Suddenly it becomes known that Greece is in much worse shape than thought (Greek budget was a horrible 13.6% of GDP). This makes the euro a less wanted currency. If it turns out that Greece is in worse shape than thought, how about Spain and Portugal and Italy? The problems for the euro increase. Then there’s the even grimmer thought. When we come right down do it, are the US’s finances any better than Greece’s? And how about the UK? Greece has troubles, the euro has troubles, the dollar (now everybody wants the “safety” of dollars) is wanted, and the only completely safe currency (yes, gold is a currency!) is gold.
I want to clear one thing up. Most people and analysts think you buy gold as protection against potential future inflation. But big money does not think that way.
I watch the jewelry auctions, and I subscribe to the Sotheby’s and Christie’s catalogues. Prices for top-grade gems are going through the roof. I was talking to a jeweler friend yesterday who just returned from a Sotheby’s auction. He said he couldn’t believe the prices that some of the jewelry was going for. One diamond that he expected to be able to buy for $200,000 went for $950,000. He said he was staggered by the prices.
It’s’ apparent that BIG money is buying items of intrinsic value for the future. These buyers don’t really care whether their ruby rises in price over the next ten or twenty years. They know that twenty years from now that ruby will represent WEALTH.
And it’s the same thing with gold. BIG money gold-buyers know that gold represents eternal wealth. They don’t care whether, twenty years from now, gold is selling for 900 or 3000, what they do care about is that gold will always represent wealth, regardless of the markets and regardless of which political party is slapping on new taxes.
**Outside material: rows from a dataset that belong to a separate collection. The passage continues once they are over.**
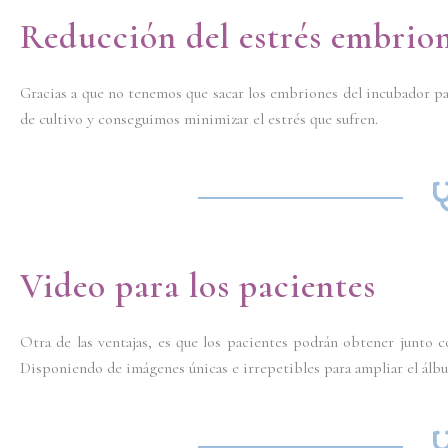
Reducción del estrés embrio
Gracias a que no tenemos que sacar los embriones del incubador pa
de cultivo y conseguimos minimizar el estrés que sufren.
Video para los pacientes
Otra de las ventajas, es que los pacientes podrán obtener junto 
Disponiendo de imágenes únicas e irrepetibles para ampliar el álbu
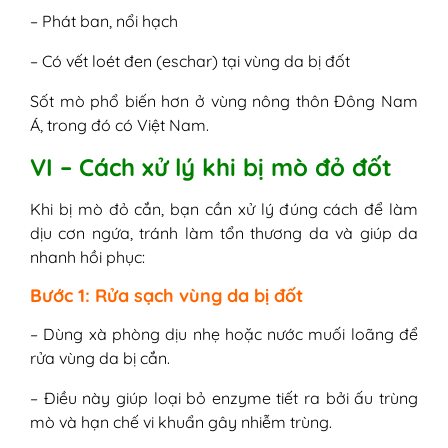
– Phát ban, nổi hạch
– Có vết loét đen (eschar) tại vùng da bị đốt
Sốt mò phổ biến hơn ở vùng nông thôn Đông Nam
Á, trong đó có Việt Nam.
VI – Cách xử lý khi bị mò đỏ đốt
Khi bị mò đỏ cắn, bạn cần xử lý đúng cách để làm
dịu cơn ngứa, tránh làm tổn thương da và giúp da
nhanh hồi phục:
Bước 1: Rửa sạch vùng da bị đốt
– Dùng xà phòng dịu nhẹ hoặc nước muối loãng để
rửa vùng da bị cắn.
– Điều này giúp loại bỏ enzyme tiết ra bởi ấu trùng
mò và hạn chế vi khuẩn gây nhiễm trùng.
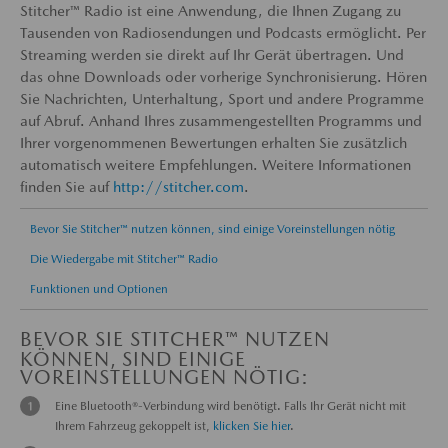
Stitcher™ Radio ist eine Anwendung, die Ihnen Zugang zu
Tausenden von Radiosendungen und Podcasts ermöglicht. Per
Streaming werden sie direkt auf Ihr Gerät übertragen. Und
das ohne Downloads oder vorherige Synchronisierung. Hören
Sie Nachrichten, Unterhaltung, Sport und andere Programme
auf Abruf. Anhand Ihres zusammengestellten Programms und
Ihrer vorgenommenen Bewertungen erhalten Sie zusätzlich
automatisch weitere Empfehlungen. Weitere Informationen
finden Sie auf
http://stitcher.com
.
Bevor Sie Stitcher™ nutzen können, sind einige Voreinstellungen nötig
Die Wiedergabe mit Stitcher™ Radio
Funktionen und Optionen
BEVOR SIE STITCHER™ NUTZEN
KÖNNEN, SIND EINIGE
VOREINSTELLUNGEN NÖTIG:
Eine Bluetooth®-Verbindung wird benötigt. Falls Ihr Gerät nicht mit
Ihrem Fahrzeug gekoppelt ist,
klicken Sie hier
.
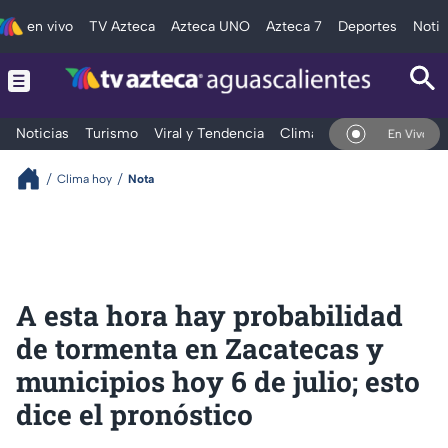
en vivo
TV Azteca
Azteca UNO
Azteca 7
Deportes
Notic
Noticias
Turismo
Viral y Tendencia
Clima
Deportes
Espec
En Vivo
Clima hoy
Nota
A esta hora hay probabilidad
de tormenta en Zacatecas y
municipios hoy 6 de julio; esto
dice el pronóstico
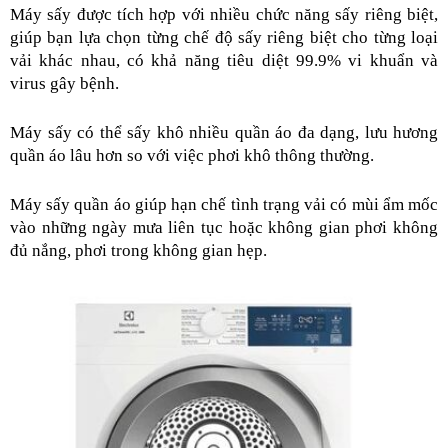
Máy sấy được tích hợp với nhiều chức năng sấy riêng biệt, 
giúp bạn lựa chọn từng chế độ sấy riêng biệt cho từng loại 
vải khác nhau, có khả năng tiêu diệt 99.9% vi khuẩn và 
virus gây bệnh.
Máy sấy có thể sấy khô nhiều quần áo đa dạng, lưu hương 
quần áo lâu hơn so với việc phơi khô thông thường.
Máy sấy quần áo giúp hạn chế tình trạng vải có mùi ẩm mốc 
vào những ngày mưa liên tục hoặc không gian phơi không 
đủ nắng, phơi trong không gian hẹp.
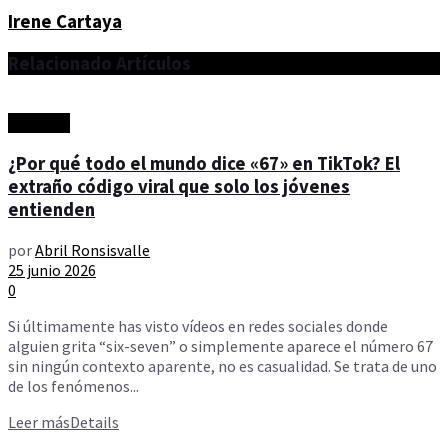
Irene Cartaya
Relacionado
Artículos
Artículos
¿Por qué todo el mundo dice «67» en TikTok? El
extraño código viral que solo los jóvenes
entienden
por
Abril Ronsisvalle
25 junio 2026
0
Si últimamente has visto vídeos en redes sociales donde
alguien grita “six-seven” o simplemente aparece el número 67
sin ningún contexto aparente, no es casualidad. Se trata de uno
de los fenómenos...
Leer más
Details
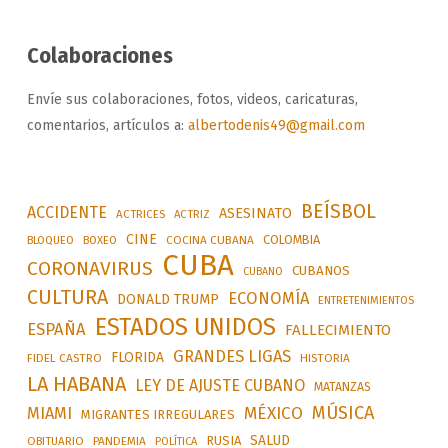
Colaboraciones
Envíe sus colaboraciones, fotos, videos, caricaturas,
comentarios, artículos a:
albertodenis49@gmail.com
BEÍSBOL
ACCIDENTE
ASESINATO
ACTRICES
ACTRIZ
CINE
COLOMBIA
BLOQUEO
BOXEO
COCINA CUBANA
CUBA
CORONAVIRUS
CUBANOS
CUBANO
CULTURA
ECONOMÍA
DONALD TRUMP
ENTRETENIMIENTOS
ESTADOS UNIDOS
ESPAÑA
FALLECIMIENTO
GRANDES LIGAS
FLORIDA
FIDEL CASTRO
HISTORIA
LA HABANA
LEY DE AJUSTE CUBANO
MATANZAS
MÚSICA
MÉXICO
MIAMI
MIGRANTES IRREGULARES
SALUD
RUSIA
OBITUARIO
PANDEMIA
POLÍTICA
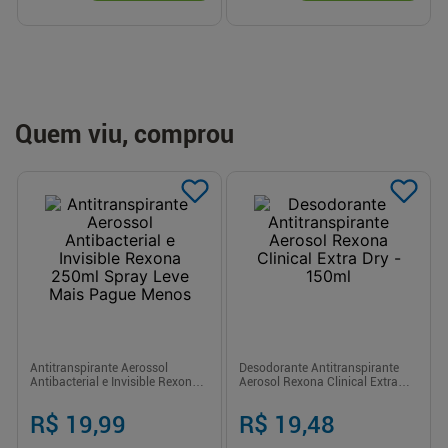
Quem viu, comprou
Antitranspirante Aerossol
Desodorante Antitranspirante
Antibacterial e Invisible Rexona
Aerosol Rexona Clinical Extra
250ml Spray Leve Mais Pague
Dry - 150ml
Menos
R$ 19,99
R$ 19,48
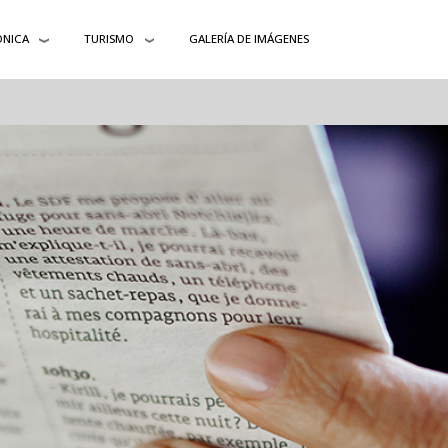
ÓNICA
TURISMO
GALERÍA DE IMÁGENES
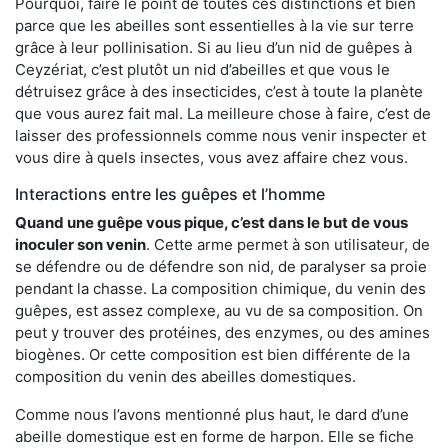
Pourquoi, faire le point de toutes ces distinctions et bien
parce que les abeilles sont essentielles à la vie sur terre
grâce à leur pollinisation. Si au lieu d’un nid de guêpes à
Ceyzériat, c’est plutôt un nid d’abeilles et que vous le
détruisez grâce à des insecticides, c’est à toute la planète
que vous aurez fait mal. La meilleure chose à faire, c’est de
laisser des professionnels comme nous venir inspecter et
vous dire à quels insectes, vous avez affaire chez vous.
Interactions entre les guêpes et l’homme
Quand une guêpe vous pique, c’est dans le but de vous
inoculer son venin
. Cette arme permet à son utilisateur, de
se défendre ou de défendre son nid, de paralyser sa proie
pendant la chasse. La composition chimique, du venin des
guêpes, est assez complexe, au vu de sa composition. On
peut y trouver des protéines, des enzymes, ou des amines
biogènes. Or cette composition est bien différente de la
composition du venin des abeilles domestiques.
Comme nous l’avons mentionné plus haut, le dard d’une
abeille domestique est en forme de harpon. Elle se fiche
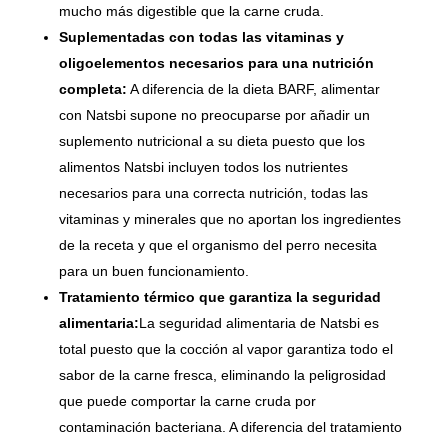
mucho más digestible que la carne cruda.
Suplementadas con todas las vitaminas y
oligoelementos necesarios para una nutrición
completa:
A diferencia de la dieta BARF, alimentar
con Natsbi supone no preocuparse por añadir un
suplemento nutricional a su dieta puesto que los
alimentos Natsbi incluyen todos los nutrientes
necesarios para una correcta nutrición, todas las
vitaminas y minerales que no aportan los ingredientes
de la receta y que el organismo del perro necesita
para un buen funcionamiento.
Tratamiento térmico que garantiza la seguridad
alimentaria:
La seguridad alimentaria de Natsbi es
total puesto que la cocción al vapor garantiza todo el
sabor de la carne fresca, eliminando la peligrosidad
que puede comportar la carne cruda por
contaminación bacteriana. A diferencia del tratamiento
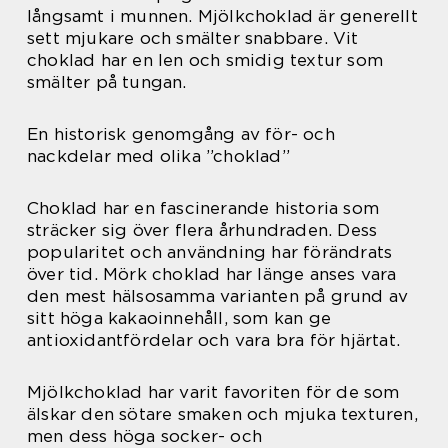
långsamt i munnen. Mjölkchoklad är generellt
sett mjukare och smälter snabbare. Vit
choklad har en len och smidig textur som
smälter på tungan.
En historisk genomgång av för- och
nackdelar med olika ”choklad”
Choklad har en fascinerande historia som
sträcker sig över flera århundraden. Dess
popularitet och användning har förändrats
över tid. Mörk choklad har länge anses vara
den mest hälsosamma varianten på grund av
sitt höga kakaoinnehåll, som kan ge
antioxidantfördelar och vara bra för hjärtat.
Mjölkchoklad har varit favoriten för de som
älskar den sötare smaken och mjuka texturen,
men dess höga socker- och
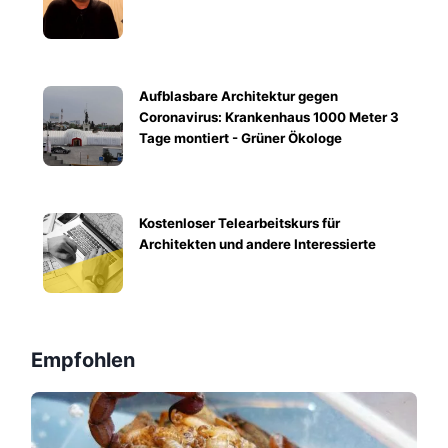
Aufblasbare Architektur gegen
Coronavirus: Krankenhaus 1000 Meter 3
Tage montiert - Grüner Ökologe
Kostenloser Telearbeitskurs für
Architekten und andere Interessierte
Empfohlen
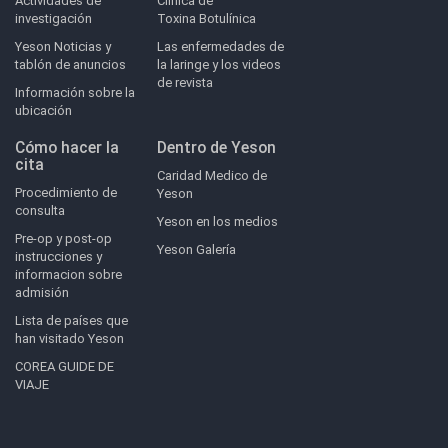
Actividades de
Clinica de
investigación
Toxina Botulínica
Yeson Noticias y
Las enfermedades de
tablón de anuncios
la laringe y los videos
de revista
Información sobre la
ubicación
Cómo hacer la
Dentro de Yeson
cita
Caridad Medico de
Procedimiento de
Yeson
consulta
Yeson en los medios
Pre-op y post-op
Yeson Galería
instrucciones y
informacion sobre
admisión
Lista de países que
han visitado Yeson
COREA GUIDE DE
VIAJE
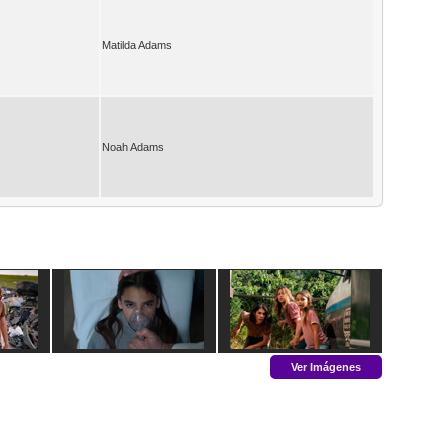
Matilda Adams
Noah Adams
Ver Imágenes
With the world choking on debt, the only guarantee of wealth now and in the future is something intrinsic, something representing wealth regardless of the world monetary system. If I told you I was going to give you a large steel box for your kids, and that box was not to be opened for fifty years, would you rather I put three million in cash in that box or three million in diamonds or gold? Me, I’d pick the diamonds or the gold. Which would you choose?
I put this question to an anti-gold friend of mine, and I asked him for his answer. He hacked and hawed, and told me that it was a trick question. But he never dared to give me a straight answer.
Silver has been called “the poor man’s gold.” Never mind, what I’m interested in is whether silver will remain in this ascending channel. A year ago silver was selling like something out of a compost heap. In early 2005 you could have bought all the silver you wanted in the six dollar range. Now silver will cost you around 18 dollars an ounce.
Today an ounce of gold will buy 64 ounces of silver. The historical ratio has been around 16 to 1, so silver compared with gold is cheap. Nobody knows whether silver will climb back to that old ratio, but we do know that silver is cheap. I like silver here, and the easiest way to buy silver is through the ETF (SLV). The negative — central banks don’t collect silver.